## Begin Extract to read
An algorithm performance report on the itemKNN algorithm using collaborative filtering paradigm as the learning method. I created this report during my summer internship at B2BPlanet.com, marking the start of the Smart Search Algorithm Project which will be implemented on the live server soon. The model was created with open-source code provided by Arthur Fortes under MIT License. (See LICENSE.txt in root directory.)
Book Crossing dataset were collected by Cai-Nicolas Ziegler in a 4-week crawl (August / September 2004) from the Book-Crossing community with kind permission from Ron Hornbaker, CTO of Humankind Systems.
This data has been organized and cleaned up by Arthur Fortes [1] based on MovieLens 100k treatment [2], which removed all users and items who had less than 20 and 10 interactions, receptively, items that have no information and separated in files the explicit and implicit interactions.
Detailed descriptions of the data file can be found at the end of this file.
This dataset consists of:
- 272,679 interactions (explicit / implicit) from 2,946 users on 17,384 books.
- Ratings: 1,295 users and 14,684 books (62,657 ratings applied)
- History: 2,946 users and 17,384 books (272,679 accesses)
- Ratings are between 1 - 10. Implicit feedback are represented by 1.
- Simple demographic info for the users (age, gender, occupation, zip)
If you have any further questions or comments, please contact me [email protected].
## End Extract to read
## Begin Material supplied
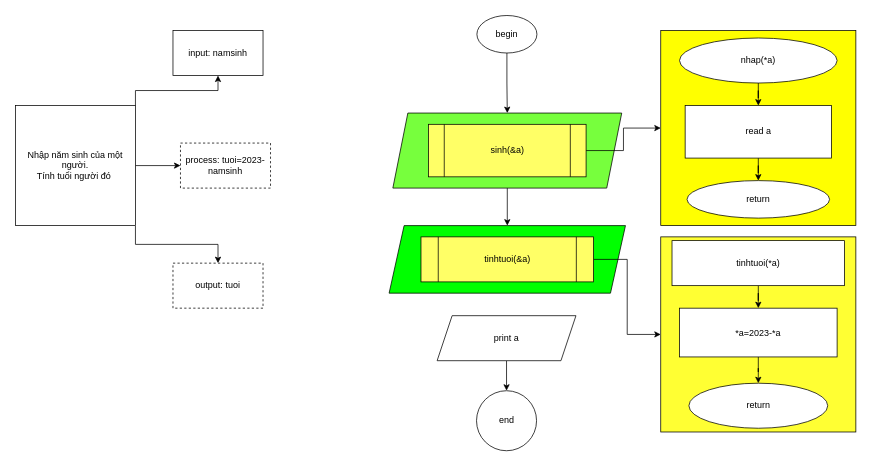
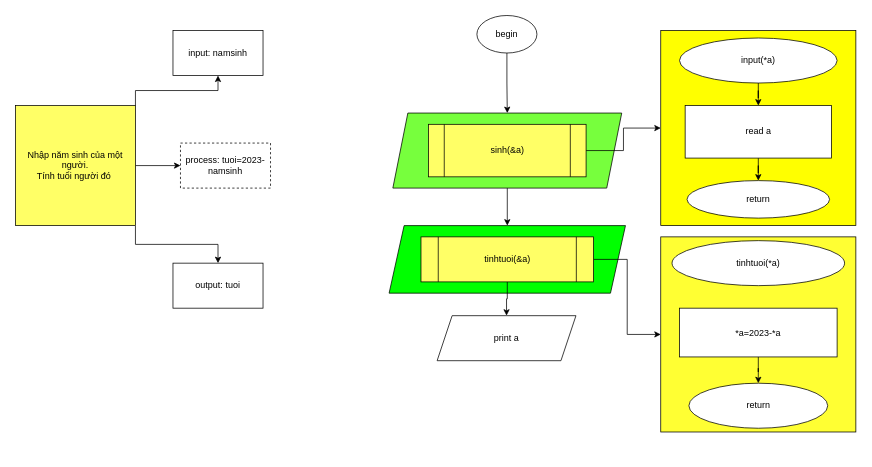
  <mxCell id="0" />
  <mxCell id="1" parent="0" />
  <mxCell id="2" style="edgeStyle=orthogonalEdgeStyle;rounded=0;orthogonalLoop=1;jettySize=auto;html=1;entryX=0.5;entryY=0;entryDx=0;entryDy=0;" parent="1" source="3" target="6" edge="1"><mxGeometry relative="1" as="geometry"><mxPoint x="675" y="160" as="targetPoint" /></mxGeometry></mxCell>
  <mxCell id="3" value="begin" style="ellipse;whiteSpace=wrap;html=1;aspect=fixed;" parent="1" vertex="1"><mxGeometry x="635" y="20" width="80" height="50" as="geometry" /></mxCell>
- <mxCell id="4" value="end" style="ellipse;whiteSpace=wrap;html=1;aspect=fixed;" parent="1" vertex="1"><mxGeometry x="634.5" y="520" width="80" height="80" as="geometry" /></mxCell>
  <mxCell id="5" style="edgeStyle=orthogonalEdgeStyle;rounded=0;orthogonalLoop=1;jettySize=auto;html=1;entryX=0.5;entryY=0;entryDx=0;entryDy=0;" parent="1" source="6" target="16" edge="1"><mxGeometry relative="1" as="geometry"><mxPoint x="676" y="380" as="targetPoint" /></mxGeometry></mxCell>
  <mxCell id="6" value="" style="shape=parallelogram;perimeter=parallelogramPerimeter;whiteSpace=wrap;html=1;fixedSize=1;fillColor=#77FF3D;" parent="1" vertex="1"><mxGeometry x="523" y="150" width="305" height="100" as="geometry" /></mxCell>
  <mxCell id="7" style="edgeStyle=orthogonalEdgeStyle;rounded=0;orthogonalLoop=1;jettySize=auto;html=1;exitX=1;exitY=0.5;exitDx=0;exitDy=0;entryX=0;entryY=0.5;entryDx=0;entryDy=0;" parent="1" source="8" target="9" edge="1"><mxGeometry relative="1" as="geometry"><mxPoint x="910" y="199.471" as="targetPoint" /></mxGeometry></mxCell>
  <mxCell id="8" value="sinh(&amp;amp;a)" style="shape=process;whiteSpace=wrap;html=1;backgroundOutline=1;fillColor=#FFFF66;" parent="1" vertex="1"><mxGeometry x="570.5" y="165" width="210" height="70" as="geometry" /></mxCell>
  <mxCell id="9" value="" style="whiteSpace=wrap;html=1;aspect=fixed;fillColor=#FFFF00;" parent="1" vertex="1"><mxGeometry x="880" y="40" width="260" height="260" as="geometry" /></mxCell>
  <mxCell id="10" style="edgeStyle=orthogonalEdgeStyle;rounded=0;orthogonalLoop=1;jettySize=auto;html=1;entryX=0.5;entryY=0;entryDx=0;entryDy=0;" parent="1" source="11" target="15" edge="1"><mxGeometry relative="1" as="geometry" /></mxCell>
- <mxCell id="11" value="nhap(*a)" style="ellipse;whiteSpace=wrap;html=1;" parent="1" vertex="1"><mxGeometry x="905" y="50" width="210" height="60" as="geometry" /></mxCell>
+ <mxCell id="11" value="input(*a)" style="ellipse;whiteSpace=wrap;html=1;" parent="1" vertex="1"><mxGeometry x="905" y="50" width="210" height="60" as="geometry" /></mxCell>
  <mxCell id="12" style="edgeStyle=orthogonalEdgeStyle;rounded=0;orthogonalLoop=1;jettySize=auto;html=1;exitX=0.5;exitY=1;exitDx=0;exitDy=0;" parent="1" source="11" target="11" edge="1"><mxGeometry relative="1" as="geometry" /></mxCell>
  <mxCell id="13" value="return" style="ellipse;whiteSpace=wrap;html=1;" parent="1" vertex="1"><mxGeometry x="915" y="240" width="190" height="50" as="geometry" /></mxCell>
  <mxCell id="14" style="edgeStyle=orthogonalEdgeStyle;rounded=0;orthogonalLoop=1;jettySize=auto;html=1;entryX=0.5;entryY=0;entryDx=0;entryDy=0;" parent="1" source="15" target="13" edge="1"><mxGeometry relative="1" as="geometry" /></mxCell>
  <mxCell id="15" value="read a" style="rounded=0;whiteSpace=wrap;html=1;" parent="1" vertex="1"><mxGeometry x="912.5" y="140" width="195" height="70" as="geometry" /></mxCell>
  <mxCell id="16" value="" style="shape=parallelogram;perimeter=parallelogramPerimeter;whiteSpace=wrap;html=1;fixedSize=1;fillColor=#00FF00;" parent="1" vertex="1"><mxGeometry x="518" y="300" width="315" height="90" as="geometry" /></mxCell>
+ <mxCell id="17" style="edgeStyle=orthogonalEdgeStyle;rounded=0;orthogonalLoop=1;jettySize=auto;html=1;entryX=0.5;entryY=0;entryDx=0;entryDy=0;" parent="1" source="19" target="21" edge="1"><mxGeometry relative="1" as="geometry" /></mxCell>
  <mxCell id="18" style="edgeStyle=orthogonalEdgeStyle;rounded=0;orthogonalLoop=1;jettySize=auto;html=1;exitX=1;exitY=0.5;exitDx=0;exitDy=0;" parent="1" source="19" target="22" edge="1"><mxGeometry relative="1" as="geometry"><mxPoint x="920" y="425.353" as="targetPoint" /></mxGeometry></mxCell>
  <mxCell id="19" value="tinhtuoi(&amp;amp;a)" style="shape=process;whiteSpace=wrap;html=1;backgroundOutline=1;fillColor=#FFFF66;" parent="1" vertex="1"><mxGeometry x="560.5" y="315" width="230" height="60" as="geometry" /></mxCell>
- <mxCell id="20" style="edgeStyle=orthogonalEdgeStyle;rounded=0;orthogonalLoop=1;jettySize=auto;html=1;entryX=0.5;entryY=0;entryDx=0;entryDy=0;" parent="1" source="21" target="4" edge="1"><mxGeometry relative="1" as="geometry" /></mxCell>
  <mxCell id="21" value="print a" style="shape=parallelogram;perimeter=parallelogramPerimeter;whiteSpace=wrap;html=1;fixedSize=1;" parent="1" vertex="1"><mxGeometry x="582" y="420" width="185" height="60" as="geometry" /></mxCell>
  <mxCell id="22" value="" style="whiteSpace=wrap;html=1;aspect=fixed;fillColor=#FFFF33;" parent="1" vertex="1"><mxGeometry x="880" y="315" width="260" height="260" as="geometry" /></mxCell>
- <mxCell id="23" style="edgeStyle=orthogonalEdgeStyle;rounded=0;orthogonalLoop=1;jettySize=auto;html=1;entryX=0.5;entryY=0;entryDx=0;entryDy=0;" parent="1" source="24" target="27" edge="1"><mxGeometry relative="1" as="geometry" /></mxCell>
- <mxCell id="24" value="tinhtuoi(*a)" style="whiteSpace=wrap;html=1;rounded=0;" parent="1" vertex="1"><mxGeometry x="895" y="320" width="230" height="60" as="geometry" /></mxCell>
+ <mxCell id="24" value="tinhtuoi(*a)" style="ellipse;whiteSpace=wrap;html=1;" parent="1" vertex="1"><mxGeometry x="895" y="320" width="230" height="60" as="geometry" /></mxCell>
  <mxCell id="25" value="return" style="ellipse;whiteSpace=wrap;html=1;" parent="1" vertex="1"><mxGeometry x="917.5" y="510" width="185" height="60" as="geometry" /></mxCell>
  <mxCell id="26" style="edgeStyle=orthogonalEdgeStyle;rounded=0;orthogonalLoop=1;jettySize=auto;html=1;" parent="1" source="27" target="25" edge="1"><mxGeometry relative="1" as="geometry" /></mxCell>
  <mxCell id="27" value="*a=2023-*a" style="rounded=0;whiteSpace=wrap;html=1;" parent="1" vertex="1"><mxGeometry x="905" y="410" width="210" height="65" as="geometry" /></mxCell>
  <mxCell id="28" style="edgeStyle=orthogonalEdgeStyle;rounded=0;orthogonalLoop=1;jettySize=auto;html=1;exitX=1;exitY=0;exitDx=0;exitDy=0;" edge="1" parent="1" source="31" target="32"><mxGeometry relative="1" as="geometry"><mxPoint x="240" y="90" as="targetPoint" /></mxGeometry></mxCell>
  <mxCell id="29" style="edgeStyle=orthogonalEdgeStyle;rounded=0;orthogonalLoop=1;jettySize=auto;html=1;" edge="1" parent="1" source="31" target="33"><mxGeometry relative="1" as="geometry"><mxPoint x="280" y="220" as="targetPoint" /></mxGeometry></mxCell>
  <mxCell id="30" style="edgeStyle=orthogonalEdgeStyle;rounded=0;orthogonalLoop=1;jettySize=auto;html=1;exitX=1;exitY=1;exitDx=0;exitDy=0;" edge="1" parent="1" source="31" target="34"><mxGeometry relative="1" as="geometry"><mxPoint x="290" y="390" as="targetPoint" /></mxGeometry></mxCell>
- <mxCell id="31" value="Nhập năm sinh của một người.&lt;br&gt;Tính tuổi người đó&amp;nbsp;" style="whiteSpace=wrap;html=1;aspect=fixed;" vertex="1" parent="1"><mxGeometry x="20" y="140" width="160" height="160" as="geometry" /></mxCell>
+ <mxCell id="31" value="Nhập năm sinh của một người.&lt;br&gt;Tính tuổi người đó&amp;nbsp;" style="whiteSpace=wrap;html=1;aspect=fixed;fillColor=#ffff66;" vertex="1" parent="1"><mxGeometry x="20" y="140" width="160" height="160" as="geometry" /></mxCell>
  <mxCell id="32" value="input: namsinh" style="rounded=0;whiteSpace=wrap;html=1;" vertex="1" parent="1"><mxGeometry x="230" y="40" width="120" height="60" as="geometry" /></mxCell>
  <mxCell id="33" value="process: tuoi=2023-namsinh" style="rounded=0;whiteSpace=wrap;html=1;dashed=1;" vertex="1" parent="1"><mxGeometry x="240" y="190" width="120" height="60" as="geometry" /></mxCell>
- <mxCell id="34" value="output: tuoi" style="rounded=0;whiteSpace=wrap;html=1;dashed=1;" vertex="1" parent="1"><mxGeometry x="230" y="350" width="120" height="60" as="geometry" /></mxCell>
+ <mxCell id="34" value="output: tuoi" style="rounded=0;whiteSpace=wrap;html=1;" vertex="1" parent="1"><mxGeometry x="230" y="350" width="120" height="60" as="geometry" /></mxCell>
## End Material supplied
Extend the description of the itemKNN report and its Book-Crossing data, picking up after its final sentence. The material has no role in what is asked here.

Exercise answer:
Freely available for research use when acknowledged with the following reference (further details on the dataset are given in this publication):
Improving Recommendation Lists Through Topic Diversification, Cai-Nicolas Ziegler, Sean M. McNee, Joseph A. Konstan, Georg Lausen; Proceedings of the 14th International World Wide Web Conference (WWW '05), May 10-14, 2005, Chiba, Japan.
Here are brief descriptions of the data.
items_info.dat -- Information about the items (books); this is a tab separated list of Book_ID | ISBN | Book-Title | Book-Author | Year-Of-Publication | Publisher | Image-URL-S | Image-URL-M | Image-URL-L |
The item ids are the ones used in the book_history.dat
and book_ratings.dat files.
users_info.dat -- Demographic information about the users; this is a tab separated list of User-ID | Location | Age
The user ids are the ones used in the book_history.dat
and book_ratings.dat files.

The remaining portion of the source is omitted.